Records taken from a dataset:
##########
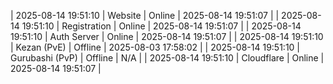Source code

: | 2025-08-14 19:51:10 | Website | Online | 2025-08-14 19:51:07 |
| 2025-08-14 19:51:10 | Registration | Online | 2025-08-14 19:51:07 |
| 2025-08-14 19:51:10 | Auth Server | Online | 2025-08-14 19:51:07 |
| 2025-08-14 19:51:10 | Kezan (PvE) | Offline | 2025-08-03 17:58:02 |
| 2025-08-14 19:51:10 | Gurubashi (PvP) | Offline | N/A |
| 2025-08-14 19:51:10 | Cloudflare | Online | 2025-08-14 19:51:07 |
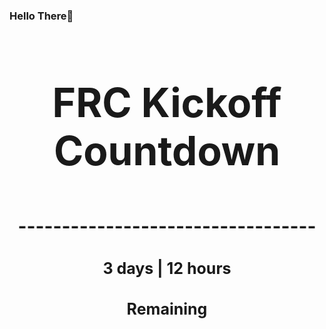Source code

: ### Hello There👋

<!---START-TIMER--->
<h3 align='center' style='font-size: 64px;'>FRC Kickoff Countdown</h3>
<h3 align='center' style='font-size: 30px;'>----------------------------------</h3>
<h3 align='center' style='font-size: 25px;'>3 days | 12 hours</h3>
<h3 align='center' style='font-size: 25px;'>Remaining</h3>
<!---END-TIMER--->
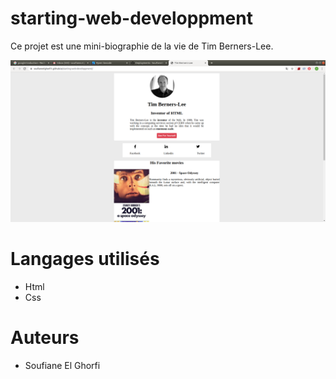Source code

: # starting-web-developpment

Ce projet est une mini-biographie de la vie de Tim Berners-Lee.

![](images/capture-ecran.png)

# Langages utilisés

  - Html
  - Css
  
# Auteurs

  - Soufiane El Ghorfi
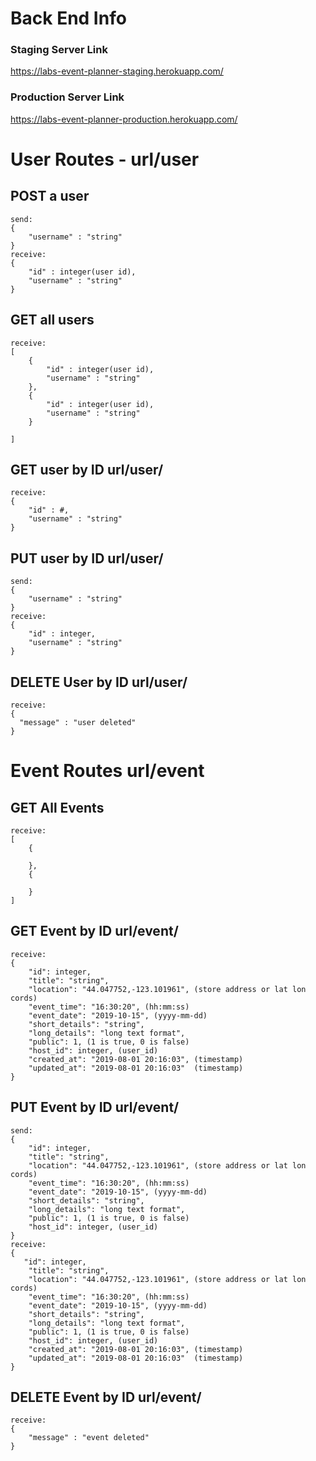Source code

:# Back End Info

### Staging Server Link

https://labs-event-planner-staging.herokuapp.com/

### Production Server Link

https://labs-event-planner-production.herokuapp.com/

# User Routes - url/user

## POST a user

    send:
    {
        "username" : "string"
    }
    receive:
    {
        "id" : integer(user id),
        "username" : "string"
    }

## GET all users

    receive:
    [
        {
            "id" : integer(user id),
            "username" : "string"
        },
        {
            "id" : integer(user id),
            "username" : "string"
        }

    ]

## GET user by ID url/user/

    receive:
    {
        "id" : #,
        "username" : "string"
    }

## PUT user by ID url/user/

    send:
    {
        "username" : "string"
    }
    receive:
    {
        "id" : integer,
        "username" : "string"
    }

## DELETE User by ID url/user/

    receive:
    {
      "message" : "user deleted"
    }

# Event Routes url/event

## GET All Events

    receive:
    [
        {

        },
        {

        }
    ]

## GET Event by ID url/event/

    receive:
    {
        "id": integer,
        "title": "string",
        "location": "44.047752,-123.101961", (store address or lat lon cords)
        "event_time": "16:30:20", (hh:mm:ss)
        "event_date": "2019-10-15", (yyyy-mm-dd)
        "short_details": "string",
        "long_details": "long text format",
        "public": 1, (1 is true, 0 is false)
        "host_id": integer, (user_id)
        "created_at": "2019-08-01 20:16:03", (timestamp)
        "updated_at": "2019-08-01 20:16:03"  (timestamp)
    }

## PUT Event by ID url/event/

    send:
    {
        "id": integer,
        "title": "string",
        "location": "44.047752,-123.101961", (store address or lat lon cords)
        "event_time": "16:30:20", (hh:mm:ss)
        "event_date": "2019-10-15", (yyyy-mm-dd)
        "short_details": "string",
        "long_details": "long text format",
        "public": 1, (1 is true, 0 is false)
        "host_id": integer, (user_id)
    }
    receive:
    {
       "id": integer,
        "title": "string",
        "location": "44.047752,-123.101961", (store address or lat lon cords)
        "event_time": "16:30:20", (hh:mm:ss)
        "event_date": "2019-10-15", (yyyy-mm-dd)
        "short_details": "string",
        "long_details": "long text format",
        "public": 1, (1 is true, 0 is false)
        "host_id": integer, (user_id)
        "created_at": "2019-08-01 20:16:03", (timestamp)
        "updated_at": "2019-08-01 20:16:03"  (timestamp)
    }

## DELETE Event by ID url/event/

    receive:
    {
        "message" : "event deleted"
    }
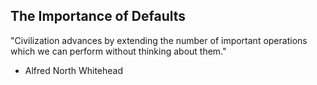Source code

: ## The Importance of Defaults

"Civilization advances by extending the number of important operations which we can perform without thinking about them."

- Alfred North Whitehead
##########
**What is needed:** Identify every line in the records that contains the string "Link", treating uppercase and lowercase letters as different, and copy each such line.

**Answer to this task:**
### Staging Server Link
### Production Server Link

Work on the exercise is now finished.